On the other hand, management based on altruism—on doing what is good for others—garners the cooperation of others, bringing about development that is beyond one’s individual ability and allowing for long-term prosperity. I believe that this way of thinking applies not only to the world of business management, but is also essential for building a society that is peaceful and sustainable.
It seems that the driving force behind the development of our present day material civilization, starting from the Industrial Revolution, has been egocentric ambition—the desire for a life of greater abundance and a more convenient society. In just over two centuries—a very short time in the history of humankind—this strong desire has indeed created the prosperity of our present material civilization, but a civilization driven by selfish greed cannot go on forever.
For example, according to United Nations’ estimates, by 2050 the world’s population will be nearly 10 billion. This enormous population of 10 billion people will all want a life of abundance, convenience, and luxury. However, even now, with a population of 7 billion, we have already exceeded the earth’s capacity. Is it even possible for 10 billion people to secure the minimum necessities for survival—food, water, resources and energy—to say nothing of having an affluent life?
It is not only a question of food and resources. Environmental problems, regional conflicts, disputes between states or religions—almost all the crises of modern civilization originate from our own selfish greed. However, no matter how much humanity may wish for a more convenient and plentiful life driven by selfish ambition, it is clear that our development is limited by what the earth can tolerate and provide, and the time when we will reach that limit is not far off. I fear that if our current way of living continues, our present civilization will eventually collapse and humanity will be brought to ruin.
The great ancient civilizations that human beings created in the past all flourished at one time, yet exist today only as ruins. Why is it that such advanced civilizations suddenly disappeared? I believe those ruins are warnings to our modern civilization.
Then, what kind of civilization should we aim for? I feel that the spirit of altruism—the desire to do good for others—should become the spiritual norm for humanity from here on, and that human beings must establish a civilization based on this spirit of altruism.
From a civilization based on greed and egoism to a civilization based on altruism. This is the urgent task before us. And the key to this task, I believe, is our own individual state of mind. When our civilization is based on altruism, international relations that are strained due to competing national interests will move towards reconciliation, and I believe we can prevent international disputes that arise through competition for food and energy.
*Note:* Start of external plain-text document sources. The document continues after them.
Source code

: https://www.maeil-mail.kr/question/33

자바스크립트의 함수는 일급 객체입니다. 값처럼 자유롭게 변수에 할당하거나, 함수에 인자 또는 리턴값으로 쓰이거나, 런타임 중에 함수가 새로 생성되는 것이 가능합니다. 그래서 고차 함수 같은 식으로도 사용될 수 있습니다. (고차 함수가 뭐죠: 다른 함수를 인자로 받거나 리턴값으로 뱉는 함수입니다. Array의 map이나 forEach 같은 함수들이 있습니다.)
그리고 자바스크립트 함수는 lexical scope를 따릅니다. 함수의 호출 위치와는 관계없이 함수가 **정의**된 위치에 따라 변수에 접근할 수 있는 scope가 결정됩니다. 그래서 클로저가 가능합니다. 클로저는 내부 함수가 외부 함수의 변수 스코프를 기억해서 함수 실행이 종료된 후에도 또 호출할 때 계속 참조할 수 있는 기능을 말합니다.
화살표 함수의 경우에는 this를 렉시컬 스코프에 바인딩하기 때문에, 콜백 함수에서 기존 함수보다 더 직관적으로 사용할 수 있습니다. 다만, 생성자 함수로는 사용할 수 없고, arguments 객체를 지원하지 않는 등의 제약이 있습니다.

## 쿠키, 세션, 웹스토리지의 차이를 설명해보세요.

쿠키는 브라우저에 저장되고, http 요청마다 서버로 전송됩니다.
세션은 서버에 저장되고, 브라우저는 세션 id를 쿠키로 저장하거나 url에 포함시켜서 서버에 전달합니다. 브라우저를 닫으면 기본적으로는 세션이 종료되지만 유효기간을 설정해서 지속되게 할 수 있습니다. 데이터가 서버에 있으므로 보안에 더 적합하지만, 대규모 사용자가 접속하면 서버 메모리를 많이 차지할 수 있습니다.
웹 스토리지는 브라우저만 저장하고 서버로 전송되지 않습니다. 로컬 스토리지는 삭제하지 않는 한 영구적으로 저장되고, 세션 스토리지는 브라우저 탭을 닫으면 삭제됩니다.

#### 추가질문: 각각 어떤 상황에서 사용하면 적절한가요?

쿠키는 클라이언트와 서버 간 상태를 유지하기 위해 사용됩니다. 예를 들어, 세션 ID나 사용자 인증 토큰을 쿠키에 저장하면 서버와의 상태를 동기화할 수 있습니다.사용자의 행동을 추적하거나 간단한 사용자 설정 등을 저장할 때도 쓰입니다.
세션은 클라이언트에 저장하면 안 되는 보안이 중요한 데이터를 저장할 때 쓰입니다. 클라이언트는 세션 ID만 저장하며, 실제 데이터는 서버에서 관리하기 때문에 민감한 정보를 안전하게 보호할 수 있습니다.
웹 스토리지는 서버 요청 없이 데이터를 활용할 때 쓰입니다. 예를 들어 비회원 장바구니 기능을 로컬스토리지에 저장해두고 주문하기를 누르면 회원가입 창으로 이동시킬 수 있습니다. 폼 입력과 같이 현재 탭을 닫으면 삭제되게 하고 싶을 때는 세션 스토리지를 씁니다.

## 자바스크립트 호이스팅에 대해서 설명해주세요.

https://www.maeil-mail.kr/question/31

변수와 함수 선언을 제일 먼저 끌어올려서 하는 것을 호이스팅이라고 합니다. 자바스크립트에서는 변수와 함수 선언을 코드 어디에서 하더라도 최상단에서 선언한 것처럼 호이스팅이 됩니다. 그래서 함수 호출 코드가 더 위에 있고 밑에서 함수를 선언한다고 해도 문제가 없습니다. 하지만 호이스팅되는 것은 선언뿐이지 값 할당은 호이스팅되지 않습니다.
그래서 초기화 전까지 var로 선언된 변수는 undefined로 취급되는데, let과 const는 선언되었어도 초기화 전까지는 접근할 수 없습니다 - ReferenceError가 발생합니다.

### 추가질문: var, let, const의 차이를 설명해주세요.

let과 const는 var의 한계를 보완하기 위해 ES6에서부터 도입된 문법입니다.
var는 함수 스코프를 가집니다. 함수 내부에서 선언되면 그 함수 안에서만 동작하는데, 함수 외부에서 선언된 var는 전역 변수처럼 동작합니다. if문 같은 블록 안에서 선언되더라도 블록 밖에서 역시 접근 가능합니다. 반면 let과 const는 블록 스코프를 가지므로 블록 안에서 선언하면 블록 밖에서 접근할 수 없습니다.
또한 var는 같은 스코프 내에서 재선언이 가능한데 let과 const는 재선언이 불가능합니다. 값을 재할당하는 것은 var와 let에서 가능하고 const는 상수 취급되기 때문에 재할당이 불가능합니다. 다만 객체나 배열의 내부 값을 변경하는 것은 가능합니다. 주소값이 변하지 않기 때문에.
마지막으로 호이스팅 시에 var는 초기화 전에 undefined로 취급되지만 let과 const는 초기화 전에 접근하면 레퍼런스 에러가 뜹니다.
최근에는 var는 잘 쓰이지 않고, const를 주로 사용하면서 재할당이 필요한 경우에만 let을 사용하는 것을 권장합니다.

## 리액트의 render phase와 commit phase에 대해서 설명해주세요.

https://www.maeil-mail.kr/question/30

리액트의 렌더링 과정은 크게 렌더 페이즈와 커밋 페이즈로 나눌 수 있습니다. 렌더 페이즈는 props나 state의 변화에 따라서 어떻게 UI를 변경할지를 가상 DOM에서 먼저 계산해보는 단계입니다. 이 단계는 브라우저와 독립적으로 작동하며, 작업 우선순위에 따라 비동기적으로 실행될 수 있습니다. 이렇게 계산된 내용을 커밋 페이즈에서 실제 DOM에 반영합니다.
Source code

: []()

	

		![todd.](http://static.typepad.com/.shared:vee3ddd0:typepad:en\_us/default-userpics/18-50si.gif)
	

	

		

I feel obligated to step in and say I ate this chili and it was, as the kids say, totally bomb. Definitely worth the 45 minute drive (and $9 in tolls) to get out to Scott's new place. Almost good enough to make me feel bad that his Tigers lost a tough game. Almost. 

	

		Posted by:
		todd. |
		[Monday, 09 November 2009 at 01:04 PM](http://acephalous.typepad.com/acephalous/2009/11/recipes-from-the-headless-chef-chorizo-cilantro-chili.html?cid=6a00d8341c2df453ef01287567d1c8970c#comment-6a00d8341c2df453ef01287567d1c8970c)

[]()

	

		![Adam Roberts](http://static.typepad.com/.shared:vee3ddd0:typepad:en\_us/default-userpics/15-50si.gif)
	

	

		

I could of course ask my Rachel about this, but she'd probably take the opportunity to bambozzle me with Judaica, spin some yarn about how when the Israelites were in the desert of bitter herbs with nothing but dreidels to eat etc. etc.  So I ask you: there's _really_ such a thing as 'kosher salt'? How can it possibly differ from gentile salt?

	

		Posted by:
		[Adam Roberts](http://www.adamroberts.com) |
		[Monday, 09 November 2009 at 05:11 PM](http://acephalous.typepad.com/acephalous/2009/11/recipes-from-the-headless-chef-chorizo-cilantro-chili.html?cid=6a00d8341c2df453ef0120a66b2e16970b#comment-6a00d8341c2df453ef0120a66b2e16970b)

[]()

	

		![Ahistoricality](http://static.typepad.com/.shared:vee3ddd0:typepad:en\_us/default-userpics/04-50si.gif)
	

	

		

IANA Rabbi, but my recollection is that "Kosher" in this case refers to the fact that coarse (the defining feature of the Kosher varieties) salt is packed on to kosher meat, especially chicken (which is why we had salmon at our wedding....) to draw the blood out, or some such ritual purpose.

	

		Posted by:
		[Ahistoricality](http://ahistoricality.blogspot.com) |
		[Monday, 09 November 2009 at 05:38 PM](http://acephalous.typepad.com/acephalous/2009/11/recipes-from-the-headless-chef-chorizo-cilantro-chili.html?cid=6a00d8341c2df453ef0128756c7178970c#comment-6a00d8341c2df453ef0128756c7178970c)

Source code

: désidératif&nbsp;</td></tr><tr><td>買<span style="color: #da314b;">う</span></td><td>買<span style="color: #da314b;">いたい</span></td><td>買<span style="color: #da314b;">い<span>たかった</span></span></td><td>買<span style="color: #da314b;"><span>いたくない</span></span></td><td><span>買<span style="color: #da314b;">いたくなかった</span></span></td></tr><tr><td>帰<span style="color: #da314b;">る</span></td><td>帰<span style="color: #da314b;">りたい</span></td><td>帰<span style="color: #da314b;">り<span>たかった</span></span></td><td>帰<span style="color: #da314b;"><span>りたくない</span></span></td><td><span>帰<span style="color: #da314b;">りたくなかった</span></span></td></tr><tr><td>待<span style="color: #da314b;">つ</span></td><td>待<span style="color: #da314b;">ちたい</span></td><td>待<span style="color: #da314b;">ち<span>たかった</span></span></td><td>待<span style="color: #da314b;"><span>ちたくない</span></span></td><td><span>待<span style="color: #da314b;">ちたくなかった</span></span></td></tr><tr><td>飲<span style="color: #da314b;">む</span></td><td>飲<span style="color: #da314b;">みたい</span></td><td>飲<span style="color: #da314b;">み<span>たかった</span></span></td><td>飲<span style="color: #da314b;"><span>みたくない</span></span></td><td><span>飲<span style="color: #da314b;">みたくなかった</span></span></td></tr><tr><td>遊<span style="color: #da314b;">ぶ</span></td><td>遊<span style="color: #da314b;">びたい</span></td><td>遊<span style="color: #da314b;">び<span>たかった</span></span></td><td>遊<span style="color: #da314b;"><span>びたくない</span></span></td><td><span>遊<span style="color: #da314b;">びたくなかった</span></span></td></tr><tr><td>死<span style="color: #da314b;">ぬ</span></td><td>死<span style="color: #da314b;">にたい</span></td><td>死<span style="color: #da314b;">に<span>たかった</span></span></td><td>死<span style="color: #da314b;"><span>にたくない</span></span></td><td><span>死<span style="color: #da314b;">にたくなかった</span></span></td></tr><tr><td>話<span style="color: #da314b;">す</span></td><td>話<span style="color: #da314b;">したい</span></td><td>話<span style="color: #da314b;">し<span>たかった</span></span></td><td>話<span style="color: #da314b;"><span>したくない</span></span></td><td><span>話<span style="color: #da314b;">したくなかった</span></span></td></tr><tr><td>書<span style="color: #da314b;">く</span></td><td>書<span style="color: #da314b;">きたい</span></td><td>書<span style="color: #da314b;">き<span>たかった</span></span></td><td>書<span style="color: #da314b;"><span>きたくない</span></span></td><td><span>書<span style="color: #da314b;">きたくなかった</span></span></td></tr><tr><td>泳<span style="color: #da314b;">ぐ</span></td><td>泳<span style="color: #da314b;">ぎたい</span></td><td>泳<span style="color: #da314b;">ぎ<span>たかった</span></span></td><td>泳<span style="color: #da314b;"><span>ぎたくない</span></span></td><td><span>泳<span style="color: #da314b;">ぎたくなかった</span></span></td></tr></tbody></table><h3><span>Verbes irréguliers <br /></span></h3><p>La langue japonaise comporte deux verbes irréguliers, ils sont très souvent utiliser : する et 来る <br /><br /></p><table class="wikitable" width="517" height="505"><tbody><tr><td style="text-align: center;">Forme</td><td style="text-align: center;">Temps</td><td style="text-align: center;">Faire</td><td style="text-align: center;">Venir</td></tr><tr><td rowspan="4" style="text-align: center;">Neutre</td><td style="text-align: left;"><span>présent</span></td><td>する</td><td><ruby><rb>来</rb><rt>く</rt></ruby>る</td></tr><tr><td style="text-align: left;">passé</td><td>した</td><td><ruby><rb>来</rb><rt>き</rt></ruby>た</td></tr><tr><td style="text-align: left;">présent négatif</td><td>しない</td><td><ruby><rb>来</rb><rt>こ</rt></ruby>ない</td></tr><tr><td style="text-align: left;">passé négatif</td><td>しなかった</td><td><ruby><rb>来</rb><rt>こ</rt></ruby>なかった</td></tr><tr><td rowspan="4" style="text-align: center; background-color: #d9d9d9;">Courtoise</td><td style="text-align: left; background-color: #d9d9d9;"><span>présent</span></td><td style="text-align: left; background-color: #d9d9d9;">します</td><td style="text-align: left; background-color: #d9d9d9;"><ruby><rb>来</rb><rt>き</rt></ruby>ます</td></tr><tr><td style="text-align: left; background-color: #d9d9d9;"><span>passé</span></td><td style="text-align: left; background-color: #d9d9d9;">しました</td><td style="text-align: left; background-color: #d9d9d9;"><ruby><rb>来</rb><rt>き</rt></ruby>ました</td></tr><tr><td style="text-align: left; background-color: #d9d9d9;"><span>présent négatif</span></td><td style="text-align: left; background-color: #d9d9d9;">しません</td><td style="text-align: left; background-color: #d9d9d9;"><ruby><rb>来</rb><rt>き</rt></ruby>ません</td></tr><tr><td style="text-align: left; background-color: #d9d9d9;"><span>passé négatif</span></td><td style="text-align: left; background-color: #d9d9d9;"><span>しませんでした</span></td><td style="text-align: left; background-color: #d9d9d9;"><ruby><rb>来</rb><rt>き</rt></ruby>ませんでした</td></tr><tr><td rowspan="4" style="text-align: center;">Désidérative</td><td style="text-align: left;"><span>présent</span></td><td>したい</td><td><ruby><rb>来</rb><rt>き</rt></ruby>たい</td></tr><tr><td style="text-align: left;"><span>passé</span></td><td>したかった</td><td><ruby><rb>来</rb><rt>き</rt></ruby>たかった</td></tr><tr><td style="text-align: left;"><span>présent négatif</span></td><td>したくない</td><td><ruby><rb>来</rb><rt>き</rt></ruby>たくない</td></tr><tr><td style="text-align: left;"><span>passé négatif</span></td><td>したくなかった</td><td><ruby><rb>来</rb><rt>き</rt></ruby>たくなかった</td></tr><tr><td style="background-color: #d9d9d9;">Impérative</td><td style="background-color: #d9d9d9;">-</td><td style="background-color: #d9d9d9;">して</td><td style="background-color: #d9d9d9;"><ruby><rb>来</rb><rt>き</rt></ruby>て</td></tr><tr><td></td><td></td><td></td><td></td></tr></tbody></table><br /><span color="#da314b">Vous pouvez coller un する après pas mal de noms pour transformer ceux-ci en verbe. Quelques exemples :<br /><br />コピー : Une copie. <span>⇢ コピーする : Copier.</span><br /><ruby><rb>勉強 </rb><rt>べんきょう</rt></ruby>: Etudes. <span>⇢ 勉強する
In the new altruistic civilization, all living beings will be able to care for one another, help one another, and coexist in harmony. This may sound difficult to achieve, but with humanity’s collective wisdom and strength I am certain that it is possible. At the same time, this new altruistic, spiritual civilization will undoubtedly be far more advanced and fertile than the material civilization based on selfish greed that we built during the last 200 or so years. When this happens, I believe that the grand dream of a world at peace will become a reality.
Lastly, I’d like to thank you from the bottom of my heart for arranging this wonderful award ceremony today, with so many people in attendance. I’d like to thank you all again for presenting me with this award, and I’d like to express my deepest respect to all of you and all the members of the Goi Peace Foundation for taking the lead in pioneering efforts to build a peaceful society.
I’d like to close by expressing my wish for the further growth of the foundation, and for the continued expansion of each individual’s prayers for peace. Thank you very much.